Infinitely Losing My Edge
Yeah, I'm losing my edge.
I'm losing my edge.
The kids are coming up from behind.
I'm losing my edge.
I'm losing my edge to the kids from Trinidad & Tobago and from Milan.
But I was there.
I was there in 1984.
I was there at the first Arcadia show in London.
I'm losing my edge.
I'm losing my edge to the kids whose footsteps I hear when they get on the decks.
I'm losing my edge to the internet seekers who can tell me every member of every good group from 1965 to 1978.
I'm losing my edge.
To all the kids in Philadelphia and Calgary.
I'm losing my edge to the art-school Manila kids in little jackets and borrowed nostalgia for the unremembered nineties.
I'm losing my edge.
I'm losing my edge.
I can hear the footsteps every night on the decks.
But I was there.
I was there in 1983 at the first Bronski Beat practice in a loft in Brixton.
I was working on the oboe sounds with much patience.
I was there when Captain Beefheart started up his first band.
I told him, "Don't do it that way. You'll never make a dime."
I was there.
I was the first guy playing Thompson Twins to the dance kids.
I played it at the Spitz.
Everybody thought I was crazy.
We all know.
I was there.
I was there.
I've never been wrong.
But I'm losing my edge to better-looking people with better ideas and more talent.
And they're actually really, really nice.
I'm losing my edge.
I heard you have a compilation of every good song ever done by anybody.
Every great song by Marc Romboy vs. Booka Shade. All the underground hits.
All Ohio Players tracks. I heard you have a vinyl of every The Mojo Men record on German import.
I heard that you have a white label of every seminal grime hit - 1985, '86, '87.
I heard that you have a CD compilation of every good '80s cut and another box set from the '70s.
I hear you're buying a rhodes and a 808 and are throwing your macbook out the window because you want to make something real. You want to make a Avey Tare's Slasher Flicks record.
I hear that you and your band have sold your arpeggiator and bought a rhodes.
I hear that you and your band have sold your rhodes and bought an arpeggiator.
I hear everybody that you know is more relevant than everybody that I know.

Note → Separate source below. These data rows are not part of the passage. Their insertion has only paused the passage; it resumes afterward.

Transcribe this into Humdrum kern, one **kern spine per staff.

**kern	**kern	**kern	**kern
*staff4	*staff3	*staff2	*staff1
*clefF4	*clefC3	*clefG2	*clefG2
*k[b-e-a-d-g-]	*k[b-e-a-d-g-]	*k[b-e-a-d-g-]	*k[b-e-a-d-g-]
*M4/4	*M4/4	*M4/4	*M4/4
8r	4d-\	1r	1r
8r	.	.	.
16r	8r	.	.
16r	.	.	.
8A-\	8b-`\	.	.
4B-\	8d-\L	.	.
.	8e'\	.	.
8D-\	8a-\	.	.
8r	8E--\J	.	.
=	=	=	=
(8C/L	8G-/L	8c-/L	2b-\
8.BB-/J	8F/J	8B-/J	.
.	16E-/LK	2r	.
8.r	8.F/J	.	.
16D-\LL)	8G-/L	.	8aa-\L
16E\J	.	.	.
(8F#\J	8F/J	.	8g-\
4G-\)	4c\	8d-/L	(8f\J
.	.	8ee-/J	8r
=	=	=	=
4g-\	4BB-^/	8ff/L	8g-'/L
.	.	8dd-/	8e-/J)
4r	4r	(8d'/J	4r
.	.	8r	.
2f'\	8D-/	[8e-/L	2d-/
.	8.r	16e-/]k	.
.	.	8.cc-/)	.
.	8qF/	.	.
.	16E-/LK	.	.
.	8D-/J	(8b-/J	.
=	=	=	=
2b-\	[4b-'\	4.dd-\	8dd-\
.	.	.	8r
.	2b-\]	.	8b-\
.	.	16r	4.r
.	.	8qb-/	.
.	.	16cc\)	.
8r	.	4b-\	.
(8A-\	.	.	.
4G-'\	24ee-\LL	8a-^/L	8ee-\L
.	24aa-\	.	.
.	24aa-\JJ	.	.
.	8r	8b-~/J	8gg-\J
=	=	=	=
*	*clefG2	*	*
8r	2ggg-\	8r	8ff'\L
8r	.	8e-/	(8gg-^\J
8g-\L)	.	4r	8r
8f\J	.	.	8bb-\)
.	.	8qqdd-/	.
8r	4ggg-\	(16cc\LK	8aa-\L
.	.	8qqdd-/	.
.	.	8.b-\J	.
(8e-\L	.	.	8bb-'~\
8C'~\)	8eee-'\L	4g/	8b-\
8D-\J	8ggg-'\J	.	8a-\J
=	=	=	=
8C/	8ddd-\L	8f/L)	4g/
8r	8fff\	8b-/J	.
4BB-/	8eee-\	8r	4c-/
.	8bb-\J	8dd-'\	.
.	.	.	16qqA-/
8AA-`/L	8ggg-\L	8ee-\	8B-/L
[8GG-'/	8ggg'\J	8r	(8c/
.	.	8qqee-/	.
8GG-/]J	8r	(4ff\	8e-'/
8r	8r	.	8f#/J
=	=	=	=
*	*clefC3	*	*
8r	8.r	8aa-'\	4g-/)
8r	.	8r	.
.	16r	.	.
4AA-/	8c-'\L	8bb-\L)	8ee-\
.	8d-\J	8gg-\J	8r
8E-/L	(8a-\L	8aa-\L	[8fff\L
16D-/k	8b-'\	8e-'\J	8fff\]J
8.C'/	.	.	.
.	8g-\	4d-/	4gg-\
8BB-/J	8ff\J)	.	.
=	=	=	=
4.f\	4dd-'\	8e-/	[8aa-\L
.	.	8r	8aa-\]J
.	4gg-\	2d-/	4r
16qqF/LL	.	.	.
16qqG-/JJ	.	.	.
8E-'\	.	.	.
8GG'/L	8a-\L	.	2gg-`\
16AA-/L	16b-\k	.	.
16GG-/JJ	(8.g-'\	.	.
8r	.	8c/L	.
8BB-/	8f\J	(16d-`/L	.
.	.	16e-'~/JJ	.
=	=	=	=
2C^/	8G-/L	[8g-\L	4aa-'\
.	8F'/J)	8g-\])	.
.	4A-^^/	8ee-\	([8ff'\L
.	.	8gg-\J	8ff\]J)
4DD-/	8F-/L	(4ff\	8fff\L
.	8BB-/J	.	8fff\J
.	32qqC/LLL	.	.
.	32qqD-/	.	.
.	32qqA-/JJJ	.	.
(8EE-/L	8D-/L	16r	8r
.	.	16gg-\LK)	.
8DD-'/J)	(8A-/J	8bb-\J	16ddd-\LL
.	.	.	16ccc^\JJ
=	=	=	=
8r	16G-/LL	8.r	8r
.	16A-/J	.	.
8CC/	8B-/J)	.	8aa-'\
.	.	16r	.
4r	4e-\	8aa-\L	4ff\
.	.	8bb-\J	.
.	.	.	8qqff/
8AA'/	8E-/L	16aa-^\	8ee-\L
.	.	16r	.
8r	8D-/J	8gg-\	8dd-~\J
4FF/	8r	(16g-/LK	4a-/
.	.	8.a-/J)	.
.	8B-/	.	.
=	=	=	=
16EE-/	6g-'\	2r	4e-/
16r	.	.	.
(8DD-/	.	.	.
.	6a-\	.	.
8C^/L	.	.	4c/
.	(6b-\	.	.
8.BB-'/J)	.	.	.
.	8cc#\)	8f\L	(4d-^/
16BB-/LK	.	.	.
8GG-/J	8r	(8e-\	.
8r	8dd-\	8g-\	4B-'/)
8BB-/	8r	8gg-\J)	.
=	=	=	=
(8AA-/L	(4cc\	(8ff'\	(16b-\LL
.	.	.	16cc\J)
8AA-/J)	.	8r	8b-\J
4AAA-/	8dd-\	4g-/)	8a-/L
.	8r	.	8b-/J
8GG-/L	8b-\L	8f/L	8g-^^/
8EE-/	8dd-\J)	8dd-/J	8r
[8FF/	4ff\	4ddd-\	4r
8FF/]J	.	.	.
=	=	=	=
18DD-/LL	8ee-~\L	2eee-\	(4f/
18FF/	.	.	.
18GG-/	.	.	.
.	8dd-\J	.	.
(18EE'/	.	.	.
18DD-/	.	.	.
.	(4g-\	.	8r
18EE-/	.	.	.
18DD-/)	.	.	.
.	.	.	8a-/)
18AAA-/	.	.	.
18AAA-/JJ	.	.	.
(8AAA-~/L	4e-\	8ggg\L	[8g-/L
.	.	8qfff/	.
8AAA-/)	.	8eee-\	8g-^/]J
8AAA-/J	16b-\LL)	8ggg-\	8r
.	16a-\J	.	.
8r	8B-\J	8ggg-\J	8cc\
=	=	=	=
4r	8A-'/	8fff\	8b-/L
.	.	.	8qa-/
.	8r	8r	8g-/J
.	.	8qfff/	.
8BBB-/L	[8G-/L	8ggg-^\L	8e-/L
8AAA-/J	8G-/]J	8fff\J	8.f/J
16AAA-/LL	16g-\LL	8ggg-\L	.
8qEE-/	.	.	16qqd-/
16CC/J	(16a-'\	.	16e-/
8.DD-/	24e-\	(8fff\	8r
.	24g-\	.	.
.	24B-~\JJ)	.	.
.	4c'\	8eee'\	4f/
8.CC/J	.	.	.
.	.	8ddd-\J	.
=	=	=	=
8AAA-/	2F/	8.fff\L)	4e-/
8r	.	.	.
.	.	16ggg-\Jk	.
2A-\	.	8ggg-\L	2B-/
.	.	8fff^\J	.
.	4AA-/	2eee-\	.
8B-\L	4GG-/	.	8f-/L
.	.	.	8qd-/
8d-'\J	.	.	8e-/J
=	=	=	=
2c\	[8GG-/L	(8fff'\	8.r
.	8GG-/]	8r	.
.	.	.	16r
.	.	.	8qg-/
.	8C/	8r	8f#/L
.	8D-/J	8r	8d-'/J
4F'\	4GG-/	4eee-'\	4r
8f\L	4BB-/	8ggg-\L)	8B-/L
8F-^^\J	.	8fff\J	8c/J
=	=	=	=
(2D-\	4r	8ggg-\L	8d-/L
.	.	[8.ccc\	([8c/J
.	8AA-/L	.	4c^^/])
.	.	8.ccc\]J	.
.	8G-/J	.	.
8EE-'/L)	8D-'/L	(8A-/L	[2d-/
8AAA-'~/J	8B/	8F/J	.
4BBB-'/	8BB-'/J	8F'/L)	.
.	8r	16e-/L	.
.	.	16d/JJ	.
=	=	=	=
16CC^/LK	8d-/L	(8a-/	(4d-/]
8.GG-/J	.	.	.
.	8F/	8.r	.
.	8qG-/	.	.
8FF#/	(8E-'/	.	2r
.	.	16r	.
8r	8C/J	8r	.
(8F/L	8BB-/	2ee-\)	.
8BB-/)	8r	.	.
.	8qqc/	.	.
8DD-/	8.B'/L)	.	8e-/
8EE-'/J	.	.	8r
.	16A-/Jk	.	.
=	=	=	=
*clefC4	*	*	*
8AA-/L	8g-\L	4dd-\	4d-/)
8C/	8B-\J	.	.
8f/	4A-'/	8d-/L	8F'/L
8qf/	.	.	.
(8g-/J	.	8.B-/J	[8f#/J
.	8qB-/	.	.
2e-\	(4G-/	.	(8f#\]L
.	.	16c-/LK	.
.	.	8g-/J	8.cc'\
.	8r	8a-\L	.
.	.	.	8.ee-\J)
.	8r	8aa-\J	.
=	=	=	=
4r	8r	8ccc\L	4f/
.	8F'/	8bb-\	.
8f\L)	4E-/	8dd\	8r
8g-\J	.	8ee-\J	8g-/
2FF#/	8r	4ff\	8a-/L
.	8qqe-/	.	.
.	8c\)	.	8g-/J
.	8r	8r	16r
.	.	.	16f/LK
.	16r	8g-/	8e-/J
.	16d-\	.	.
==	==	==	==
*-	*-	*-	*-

But have you seen my records?
Janne Schatter,
Mad Mike,
Blake Baxter,
David McCallum,
Rhythm & Sound,
Grandmaster Flash and the Furious Five,
The Fall,
The Victims,
The Searchers,
The Associates,
Amon Düül,
Avey Tare & Kría Brekkan,
The Mojo Men,
The Cramps,
Delon & Dalcan,
Radiopuhelimet,
Bobbi Humphrey,
The Move,
Barbara Tucker,
Neil Young & Crazy Horse,
Harpers Bizarre,
Quantec,
Tears for Fears,
Bronski Beat,
Deadbeat,
Babytalk,
Youth Brigade,
Blancmange,
New Age Steppers,
Tomorrow,
Accadde A,
Heaven 17,
The Alarm Clocks,
Swell Maps,
Manfred Mann's Earth Band,
The Red Krayola,
Ituana,
Harry Pussy,
the Slits,
the Swans,
The Moleskins,
Rufus Thomas,
Ultimate Spinach,
Althea and Donna,
Erykah Badu,
Michelle Simonal,
Trumans Water,
Connie Case,
Prince Buster,
New Order,
The Blues Magoos,
Andrew Hill,
The Dirtbombs,
Unrelated Segments,
Visage,
Kauko Röyhkä ja Narttu,
Panda Bear,
Pete Rock & C.L. Smooth,
The Kinks,
Rahsaan Roland Kirk,
The Human League, The Human League, The Human League, The Human League.
You don't know what you really want.
You don't know what you really want.
You don't know what you really want.
You don't know what you really want.
You don't know what you really want.
You don't know what you really want.
You don't know what you really want.
You don't know what you really want.
You don't know what you really want.
You don't know what you really want.
You don't know what you really want.
You don't know what you really want.
You don't know what you really want.
You don't know what you really want.
You don't know what you really want.